What to do:
With the line containing "How is the garage door at (300, 152) carried?" as the first line and the last line of the records as the final one, reproduce that range exactly.

===== Data to process

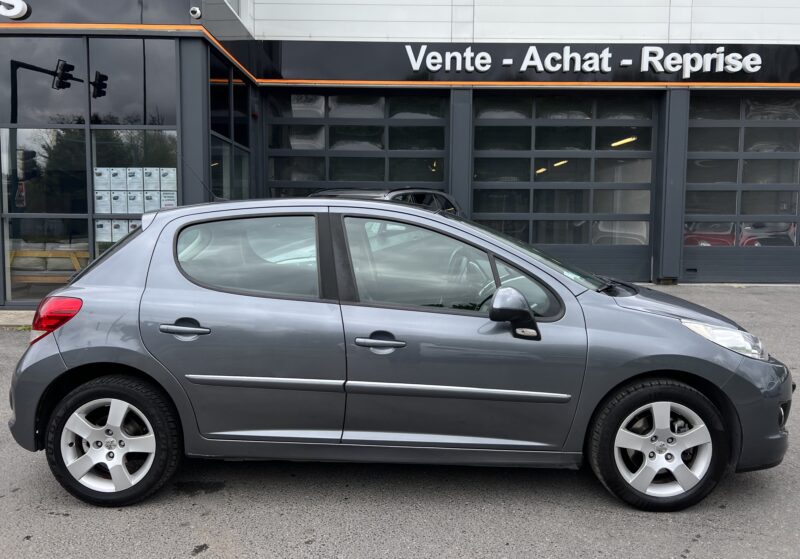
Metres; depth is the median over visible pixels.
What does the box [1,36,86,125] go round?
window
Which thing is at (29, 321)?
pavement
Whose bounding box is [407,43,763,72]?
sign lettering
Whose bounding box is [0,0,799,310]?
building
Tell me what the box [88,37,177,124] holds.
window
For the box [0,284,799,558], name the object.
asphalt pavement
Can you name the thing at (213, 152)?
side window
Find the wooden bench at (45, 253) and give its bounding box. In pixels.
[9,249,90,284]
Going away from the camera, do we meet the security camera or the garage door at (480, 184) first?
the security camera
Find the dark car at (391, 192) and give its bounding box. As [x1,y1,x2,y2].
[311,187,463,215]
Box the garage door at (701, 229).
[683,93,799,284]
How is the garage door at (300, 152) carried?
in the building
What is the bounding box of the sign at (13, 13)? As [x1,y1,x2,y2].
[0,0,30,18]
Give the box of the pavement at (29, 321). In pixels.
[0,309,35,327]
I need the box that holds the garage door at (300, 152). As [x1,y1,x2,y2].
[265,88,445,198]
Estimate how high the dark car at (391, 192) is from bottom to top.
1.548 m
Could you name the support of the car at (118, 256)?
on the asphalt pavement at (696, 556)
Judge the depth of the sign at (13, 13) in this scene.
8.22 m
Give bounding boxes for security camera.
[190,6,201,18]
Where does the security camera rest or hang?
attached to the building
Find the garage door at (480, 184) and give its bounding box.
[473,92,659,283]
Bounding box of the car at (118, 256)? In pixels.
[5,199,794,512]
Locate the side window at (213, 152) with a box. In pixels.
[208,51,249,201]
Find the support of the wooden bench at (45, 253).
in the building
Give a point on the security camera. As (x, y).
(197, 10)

==========

Written response:
How is the garage door at (300, 152) carried?
in the building
What is the bounding box of the sign at (13, 13)? As [x1,y1,x2,y2].
[0,0,30,18]
Give the box of the pavement at (29, 321). In pixels.
[0,309,35,327]
I need the box that holds the garage door at (300, 152). As [x1,y1,x2,y2].
[265,88,445,198]
Estimate how high the dark car at (391, 192) is from bottom to top.
1.548 m
Could you name the support of the car at (118, 256)?
on the asphalt pavement at (696, 556)
Judge the depth of the sign at (13, 13) in this scene.
8.22 m
Give bounding boxes for security camera.
[190,6,201,18]
Where does the security camera rest or hang?
attached to the building
Find the garage door at (480, 184) and give its bounding box.
[473,92,659,283]
Bounding box of the car at (118, 256)? In pixels.
[5,199,794,512]
Locate the side window at (213, 152) with a box. In pixels.
[208,51,249,201]
Find the support of the wooden bench at (45, 253).
in the building
Give a point on the security camera. As (x, y).
(197, 10)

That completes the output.